As an aside, it's also worth mentioning that you could alternatively model the deadline using a Durable Timer that expires at a specific time. This is a slightly simpler design since timers are self-triggering. However, I'll acknowledge that they are less flexible since you can't change the expiration time of a durable timer after it has been scheduled. :)

[olitomlinson]

Thanks so much!

The matching is first by name and then by the order in which an event is received. It happens to be that we'll surface these events in a last-in, first-out (e.g. stack) order, but I don't recommend taking any dependency on this behavior. It may change to FIFO in future versions.

This bit confuses me, and I'm interpreting it as a contradiction?

If matching observes the time, this would imply that older events will be matched first? But then you mention that newer events will get popped as its actually a stack? Sorry...?

---

any event received before the "deadline" event should get processed by your orchestration. This is because each event is stored in the orchestration history in the order it was received.

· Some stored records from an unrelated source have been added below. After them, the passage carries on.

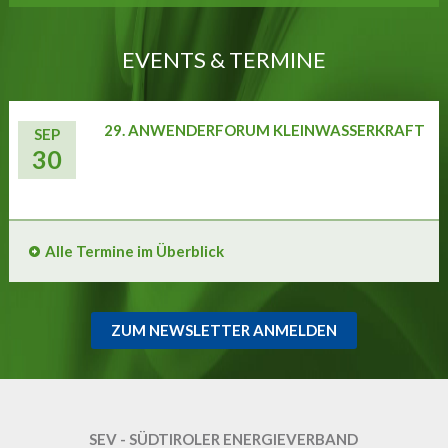
EVENTS & TERMINE
29. ANWENDERFORUM KLEINWASSERKRAFT
SEP
30
Alle Termine im Überblick
ZUM NEWSLETTER ANMELDEN
SEV - SÜDTIROLER ENERGIEVERBAND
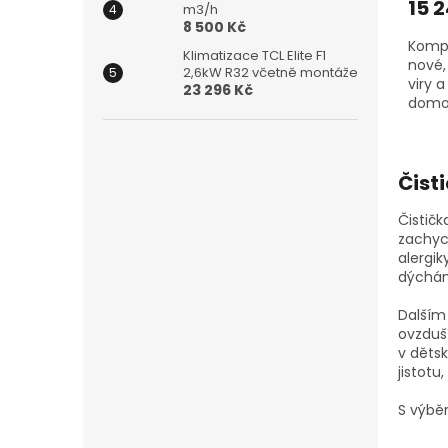
15 
m3/h
8 500 Kč
Kompa
Klimatizace TCL Elite F1
nové, 
2,6kW R32 včetně montáže
viry 
23 296 Kč
domov
Čist
Čistič
zachyce
alergik
dýchá
Dalším 
ovzduší
v dětsk
jistotu
S výbě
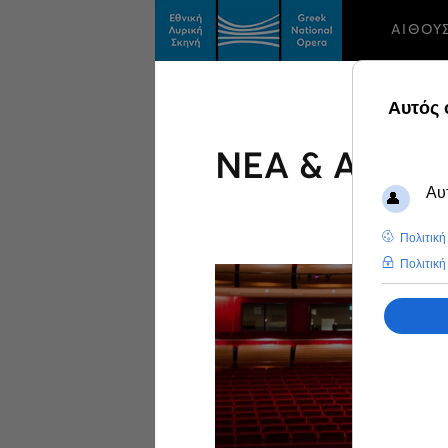
ΑΙΘΟΥ
ΝΕΑ & ΑΝΑΚ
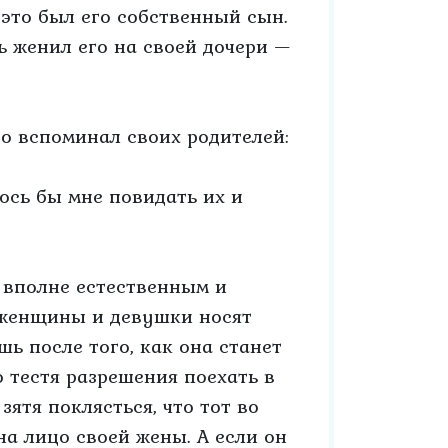
 это был его собственный сын.
ь женил его на своей дочери —
то вспоминал своих родителей:
ось бы мне повидать их и
 вполне естественным и
 женщины и девушки носят
ь после того, как она станет
 тестя разрешения поехать в
зятя поклясться, что тот во
на лицо своей жены. А если он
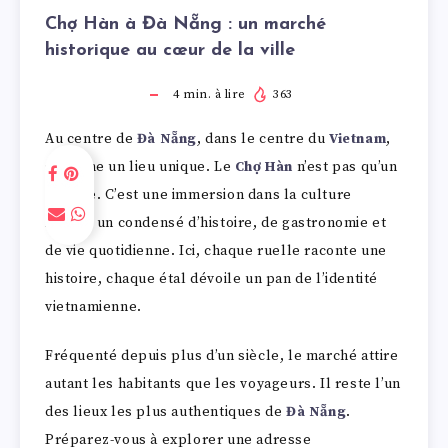
Chợ Hàn à Đà Nẵng : un marché
historique au cœur de la ville
4
min. à lire
363
Au centre de
Đà Nẵng
, dans le centre du
Vietnam
,
se cache un lieu unique. Le
Chợ Hàn
n’est pas qu’un
marché. C’est une immersion dans la culture
locale, un condensé d’histoire, de gastronomie et
de vie quotidienne. Ici, chaque ruelle raconte une
histoire, chaque étal dévoile un pan de l’identité
vietnamienne.
Fréquenté depuis plus d’un siècle, le marché attire
autant les habitants que les voyageurs. Il reste l’un
des lieux les plus authentiques de
Đà Nẵng
.
Préparez-vous à explorer une adresse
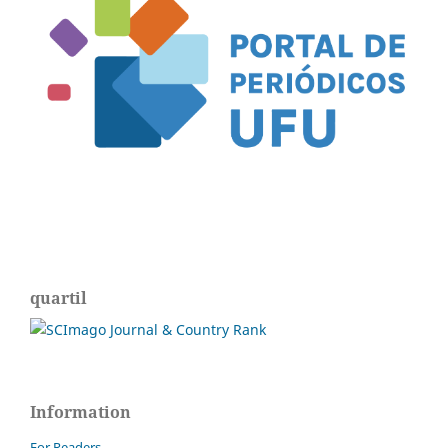
quartil
Information
For Readers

This is an important nuance that I did not know. So just so I get this straight, if both Tasks are complete (event is received for registration, and deadline has been reached) --- the oldest event will be handled as the 'winner' in Task.WhenAny ? So there could be many registrations successfully processed, until the deadline Task becomes next in the timeline of events?

---

it's also worth mentioning that you could alternatively model the deadline using a Durable Timer

Yeah, I did initially run with a DurableTimer but adjusted the design because the deadline in this scenario could be brought forward or pushed back.

[cgillum]

If matching observes the time, this would imply that older events will be matched first? But then you mention that newer events will get popped as its actually a stack? Sorry...?

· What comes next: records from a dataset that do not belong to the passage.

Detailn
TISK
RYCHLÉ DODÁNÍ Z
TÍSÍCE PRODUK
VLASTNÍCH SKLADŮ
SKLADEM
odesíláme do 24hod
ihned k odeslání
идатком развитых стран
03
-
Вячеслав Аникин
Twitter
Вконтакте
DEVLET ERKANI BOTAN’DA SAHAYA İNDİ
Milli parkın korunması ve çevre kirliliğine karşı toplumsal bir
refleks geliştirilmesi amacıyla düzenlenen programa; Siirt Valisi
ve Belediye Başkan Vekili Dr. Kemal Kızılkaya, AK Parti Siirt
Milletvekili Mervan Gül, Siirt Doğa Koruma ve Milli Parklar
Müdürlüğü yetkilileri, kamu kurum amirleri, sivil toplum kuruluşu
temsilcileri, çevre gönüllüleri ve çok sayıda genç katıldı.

I don't recall saying that matching observes the time - and I'm actually not sure what this means. We care about order, but not about time per-se. My statement is simply that events with the same name will be popped up in LIFO order, currently.

if both Tasks are complete (event is received for registration, and deadline has been reached) --- the oldest event will be handled as the 'winner' in Task.WhenAny ?

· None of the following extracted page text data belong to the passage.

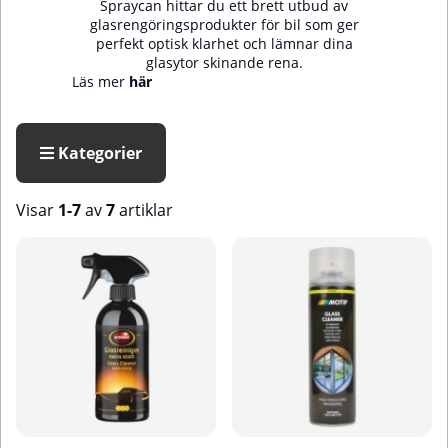
Spraycan hittar du ett brett utbud av
glasrengöringsprodukter för bil som ger
perfekt optisk klarhet och lämnar dina
glasytor skinande rena.
Läs mer
här
Kategorier
Visar
1-7
av
7
artiklar
Produkter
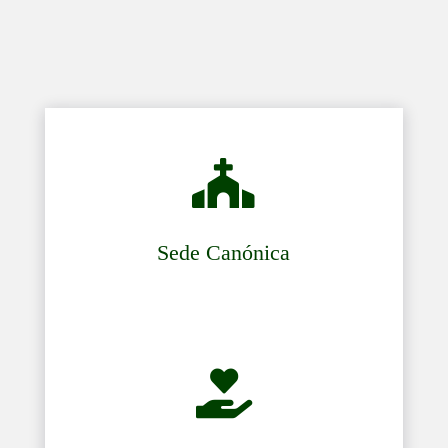

Sede Canónica

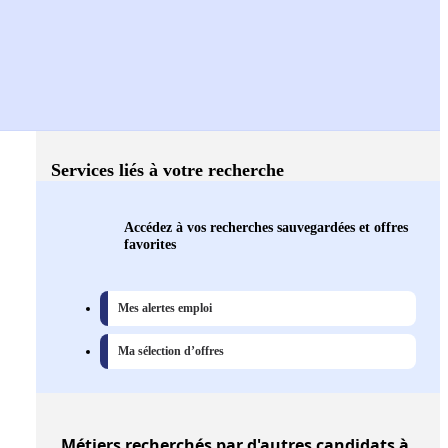
Services liés à votre recherche
Accédez à vos recherches sauvegardées et offres
favorites
Mes alertes emploi
Ma sélection d’offres
Métiers
recherchés par d'autres candidats à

No, the two events in your Task.WhenAny example have different names (Orchestrations.CLOSE_REGISTRATION and Orchestrations.REGISTER_ATTENDEE), so whichever event gets saved into the orchestration history first is the winner. The LIFO behavior is only for events that have the same name that were buffered in the orchestration history. For your scenario it simply means attendees that registered more recently may get their SMS confirmation delivered sooner than those who may have registered a few seconds/minutes sooner. It's a bit counter-intuitive, which is why I want to change it to a FIFO model in a future version. however, it doesn't change the fact that all of these users will get their notifications of a successful registration.

[olitomlinson]

Sorry I took this to be about time :

The matching is first by name and then by the order in which an event is received <-- i.e. the time it is received.

But yes, I get what you're saying now. Its a stack not a queue.

---

For your scenario it simply means attendees that registered more recently may get their SMS confirmation delivered sooner than those who may have registered a few seconds/minutes sooner. It's a bit counter-intuitive, which is why I want to change it to a FIFO model in a future version. however, it doesn't change the fact that all of these users will get their notifications of a successful registration.

Got it 100% - Thanks for taking the time to explain!

Is changing this to FIFO being tracked as an issue anywhere? I guess its a breaking change so v3 milestone?

[cgillum]

Is changing this to FIFO being tracked as an issue anywhere? I guess it's a breaking change so v3 milestone?

Yes, more-or-less. I'm looking at using Durable Functions for .NET Isolated as the opportunity for doing a "v3", since pretty much everything about moving from .NET in-proc to .NET Isolated is a breaking change already. :) Future SDKs, like Java, will also use the more intuitive FIFO model.